According to the Delhi travel text, who commissioned the Red Fort, and in what year?

Text for analysis
━━━━

Do: Visit a monument

Delhi is an ancient city and there's an endless list of temples, tombs and monuments to visit. Humayun's Tomb, the resting place of the second Mughal emperor, is believed to have influenced the design of the Taj Mahal. Convenient to visit while you're in Old Delhi is the sprawling Red Fort, commissioned in 1639 by Shah Jahan as his residence. Its ramparts, which dominate Old Delhi, extend for 2km. In New Delhi, India Gate, a sandstone arch built to commemorate British and Indian soldiers of World War I, is a colourful, convivial place to wander around, especially at weekends when it is frequented by families and ice-cream carts.

Do: Be guided

Delhi Heritage Walks, offers a series of specialised and, if you wish, customised, walks around the city. The guides are local scholars who speak perfect English and know their city intimately. The walks include tours of the bazaar area, Chandni Chowk, and the lanes of Old Delhi, Lodi Gardens, Mehrauli Archaeological Park and Jama Masjid, India's biggest mosque. Being guided by a friendly, trustworthy and knowledgeable local makes Delhi less intimidating.

Do: Take a day trip

Delhi has long been popular as a base for day excursions to the must-see Taj Mahal in the city of Agra, though do consider staying overnight to beat the crowds by viewing India's most popular attraction in the cool and calm of dawn. If you do elect for a day trip, leave early from New Delhi Station. The train trip can take two to four hours. Consider splurging on a day-use room at a hotel, such as the comfortable and affordable Gateway Hotel, so you can relax and freshen up for the return journey in the evening.

Do: Dine out

Many of Delhi's best restaurants are in leading hotels, such as those of the Taj Hotels group, The Imperial and the Park New Delhi. Fire, at the contemporary Park Hotel, designed by Terence Conran's firm, is the perfect place to experience modern Indian cuisine. Equally modern is Varq, inside the stately Taj Mahal Hotel, which is also a great location for a drink or afternoon tea. Take lunch at the posh Imperial, a landmark in its own right dating to the 1930s that oozes British Raj nostalgia. At the hotel's 1911 Restaurant (named in honour of the year the British declared New Delhi the capital of India), snare a table in the sunny veranda section overlooking the hotel's lawns.

Do: Go shopping

Delhi is a delight for silk souvenirs, jewellery and homewares. Aside from the multitude of markets in Old Delhi, such as the Chandni Chowk bazaar, one of the best shopping destinations is Connaught Square, which opened in 1931 and has been the subject of a much-needed makeover for the Commonwealth Games.

━━━━

Information shown
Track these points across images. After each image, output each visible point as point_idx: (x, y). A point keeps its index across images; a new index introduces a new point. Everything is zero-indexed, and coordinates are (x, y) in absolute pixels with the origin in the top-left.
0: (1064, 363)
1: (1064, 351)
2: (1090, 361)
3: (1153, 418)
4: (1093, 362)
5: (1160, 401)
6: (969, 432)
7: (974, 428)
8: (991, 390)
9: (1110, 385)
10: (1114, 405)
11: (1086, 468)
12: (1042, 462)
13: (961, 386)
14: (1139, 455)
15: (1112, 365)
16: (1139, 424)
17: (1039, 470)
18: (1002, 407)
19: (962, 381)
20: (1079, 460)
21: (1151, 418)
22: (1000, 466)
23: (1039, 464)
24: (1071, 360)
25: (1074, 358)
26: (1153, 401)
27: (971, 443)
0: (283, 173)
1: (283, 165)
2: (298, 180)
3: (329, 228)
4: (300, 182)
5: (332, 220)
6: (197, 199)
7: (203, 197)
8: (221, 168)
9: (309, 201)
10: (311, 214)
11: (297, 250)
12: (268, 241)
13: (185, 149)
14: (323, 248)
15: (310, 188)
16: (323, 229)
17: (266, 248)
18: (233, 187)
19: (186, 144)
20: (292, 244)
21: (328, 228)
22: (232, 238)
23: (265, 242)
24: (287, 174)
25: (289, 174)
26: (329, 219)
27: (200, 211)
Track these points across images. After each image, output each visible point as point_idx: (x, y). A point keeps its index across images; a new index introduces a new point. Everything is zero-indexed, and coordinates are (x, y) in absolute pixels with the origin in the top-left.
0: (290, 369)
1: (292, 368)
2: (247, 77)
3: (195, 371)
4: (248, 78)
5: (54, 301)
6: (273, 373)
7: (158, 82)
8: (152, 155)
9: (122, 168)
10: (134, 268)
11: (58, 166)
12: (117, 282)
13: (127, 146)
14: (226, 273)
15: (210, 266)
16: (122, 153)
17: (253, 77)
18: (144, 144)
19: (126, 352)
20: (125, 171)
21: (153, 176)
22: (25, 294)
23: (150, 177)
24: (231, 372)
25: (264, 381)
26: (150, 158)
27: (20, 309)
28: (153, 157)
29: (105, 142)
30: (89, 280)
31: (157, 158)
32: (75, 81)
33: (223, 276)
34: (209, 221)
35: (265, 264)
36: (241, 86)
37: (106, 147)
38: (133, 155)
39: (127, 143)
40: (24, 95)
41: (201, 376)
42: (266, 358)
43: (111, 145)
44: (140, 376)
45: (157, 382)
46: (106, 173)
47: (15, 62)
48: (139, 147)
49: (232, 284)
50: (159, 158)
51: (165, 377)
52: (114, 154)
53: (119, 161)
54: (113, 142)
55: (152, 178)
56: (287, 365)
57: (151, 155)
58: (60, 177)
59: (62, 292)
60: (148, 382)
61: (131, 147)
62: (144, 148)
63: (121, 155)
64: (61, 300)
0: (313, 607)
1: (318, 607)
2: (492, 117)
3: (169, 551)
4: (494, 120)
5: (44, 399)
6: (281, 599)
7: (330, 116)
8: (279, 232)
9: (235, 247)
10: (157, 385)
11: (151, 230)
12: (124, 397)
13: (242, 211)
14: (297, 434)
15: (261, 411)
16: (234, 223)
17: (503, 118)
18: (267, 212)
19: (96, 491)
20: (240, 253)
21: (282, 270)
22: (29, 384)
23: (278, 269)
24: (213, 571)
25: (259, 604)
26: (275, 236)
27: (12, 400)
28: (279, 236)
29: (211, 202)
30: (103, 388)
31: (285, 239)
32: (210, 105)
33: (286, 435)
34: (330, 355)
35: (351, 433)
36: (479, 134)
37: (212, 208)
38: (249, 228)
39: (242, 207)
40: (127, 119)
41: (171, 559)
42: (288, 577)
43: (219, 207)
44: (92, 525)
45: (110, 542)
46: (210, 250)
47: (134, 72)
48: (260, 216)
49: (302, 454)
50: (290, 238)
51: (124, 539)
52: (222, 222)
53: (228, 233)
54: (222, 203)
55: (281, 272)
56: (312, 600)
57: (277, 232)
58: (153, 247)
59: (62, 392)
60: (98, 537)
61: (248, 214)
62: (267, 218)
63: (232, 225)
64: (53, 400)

━━━━

Task result
Shah Jahan commissioned it in 1639 as his residence.